He wouldn’t go.
Neither of us wanted the time to come for the final farewell; but it had come. And gone. I’d envisioned a scene from that David Lean film. You know the one, set in the 40’s, black and white, lots of smoke and trains. I’ve got it now; Brief Encounter, starring Celia Johnson, Trevor Howard and Rachmaninoff. It was the melodramatic cinematography rather than the content of the film that I’d imagined. I was not an emotional Laura with angst, but like Laura, I believed in love.
We’d grown old together; me, him and the café we were sat in. The flaking paint on the window frames and skirting boards mirrored that of my bitten nails; together chipped and in need of TLC. I rubbed my hands as if that would buff up a bit of life into them.
He just stared into his cold coffee and stirred it occasionally with a tea-stained spoon. He didn’t take sugar, but he kept on stirring, as if the imaginary granules refused to dissolve. When I looked at him, shoulders slumped; like that misshapen pillow he refused to throw away; I shared his sorrow.
A group of teenagers come in all regaled in their New Romantic tartan and flouncy blouses, and headed for the counter to order. One of them yanked at another’s earplugs causing it to disconnect from the iPhone. The recognisable 80’s synthpop emanated at too-loud decibels. It was Duel by Propaganda; a song from my youth. I smiled at them thinking been-there-done-that-got-the t-shirt-etc. It’s funny how things come round.

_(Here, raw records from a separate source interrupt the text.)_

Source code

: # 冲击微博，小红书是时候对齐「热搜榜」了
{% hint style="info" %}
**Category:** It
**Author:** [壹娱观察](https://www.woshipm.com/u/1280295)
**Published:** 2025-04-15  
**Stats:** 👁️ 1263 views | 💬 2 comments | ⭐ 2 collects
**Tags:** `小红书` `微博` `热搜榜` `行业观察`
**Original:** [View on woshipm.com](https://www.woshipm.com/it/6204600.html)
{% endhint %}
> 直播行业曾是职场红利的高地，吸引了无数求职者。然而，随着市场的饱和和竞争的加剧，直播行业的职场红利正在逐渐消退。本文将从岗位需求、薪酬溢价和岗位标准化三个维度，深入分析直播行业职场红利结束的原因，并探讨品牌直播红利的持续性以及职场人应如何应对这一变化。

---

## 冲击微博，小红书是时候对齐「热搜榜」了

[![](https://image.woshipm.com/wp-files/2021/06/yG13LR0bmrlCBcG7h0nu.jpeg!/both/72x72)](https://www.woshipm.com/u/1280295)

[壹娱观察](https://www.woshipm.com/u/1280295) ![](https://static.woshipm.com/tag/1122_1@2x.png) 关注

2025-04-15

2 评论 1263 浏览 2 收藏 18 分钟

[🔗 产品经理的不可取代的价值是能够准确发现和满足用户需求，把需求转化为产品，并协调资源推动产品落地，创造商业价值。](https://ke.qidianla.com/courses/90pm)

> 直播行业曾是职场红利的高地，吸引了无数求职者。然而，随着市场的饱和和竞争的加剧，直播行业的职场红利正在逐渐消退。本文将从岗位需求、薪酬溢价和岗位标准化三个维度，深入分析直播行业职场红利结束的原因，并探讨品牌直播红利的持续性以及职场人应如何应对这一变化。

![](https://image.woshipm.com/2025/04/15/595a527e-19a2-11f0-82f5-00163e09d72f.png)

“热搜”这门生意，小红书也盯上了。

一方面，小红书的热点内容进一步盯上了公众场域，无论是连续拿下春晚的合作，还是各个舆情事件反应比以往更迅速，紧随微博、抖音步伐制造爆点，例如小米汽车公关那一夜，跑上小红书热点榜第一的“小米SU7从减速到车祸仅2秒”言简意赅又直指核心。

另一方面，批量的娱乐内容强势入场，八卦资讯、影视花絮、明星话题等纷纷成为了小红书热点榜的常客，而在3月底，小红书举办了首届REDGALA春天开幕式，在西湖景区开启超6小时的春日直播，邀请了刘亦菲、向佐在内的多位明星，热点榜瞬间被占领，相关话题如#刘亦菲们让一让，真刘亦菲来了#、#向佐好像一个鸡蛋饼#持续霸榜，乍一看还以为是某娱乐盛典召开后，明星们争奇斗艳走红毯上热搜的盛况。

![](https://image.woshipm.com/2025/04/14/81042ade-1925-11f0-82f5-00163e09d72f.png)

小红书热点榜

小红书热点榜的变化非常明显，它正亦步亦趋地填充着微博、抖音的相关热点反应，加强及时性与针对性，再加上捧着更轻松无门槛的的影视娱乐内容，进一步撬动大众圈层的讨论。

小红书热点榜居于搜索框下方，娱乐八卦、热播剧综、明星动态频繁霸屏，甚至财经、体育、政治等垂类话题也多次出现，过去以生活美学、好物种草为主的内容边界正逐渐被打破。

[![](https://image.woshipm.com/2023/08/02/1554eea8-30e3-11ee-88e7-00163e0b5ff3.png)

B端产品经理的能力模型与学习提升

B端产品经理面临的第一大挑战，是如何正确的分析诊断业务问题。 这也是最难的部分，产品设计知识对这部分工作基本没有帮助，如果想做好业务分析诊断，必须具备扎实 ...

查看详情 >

I grabbed his hand. He looked up at me as I stood up to leave.
‘It’s time to go, love,’ I said.
I looked at my watch, and he looked at the station clock. We’d been there an hour. He didn’t want to leave. So, we’d sat in the sad café, not talking, just reminiscing, about how different our lives would be now, without Lucy. She had adventures to create for herself at university, while we contemplated the fact that we only had each other to look after.
He seemed deep in thought and then smiled briefly. He took my hand in his and pulled me along in a hurry.
‘Come on, love. Lucy was right.’
‘Where are we going?’
‘I think it’s the right time.’
‘We’re off to the rescue home. There’s a dog there waiting to be loved.’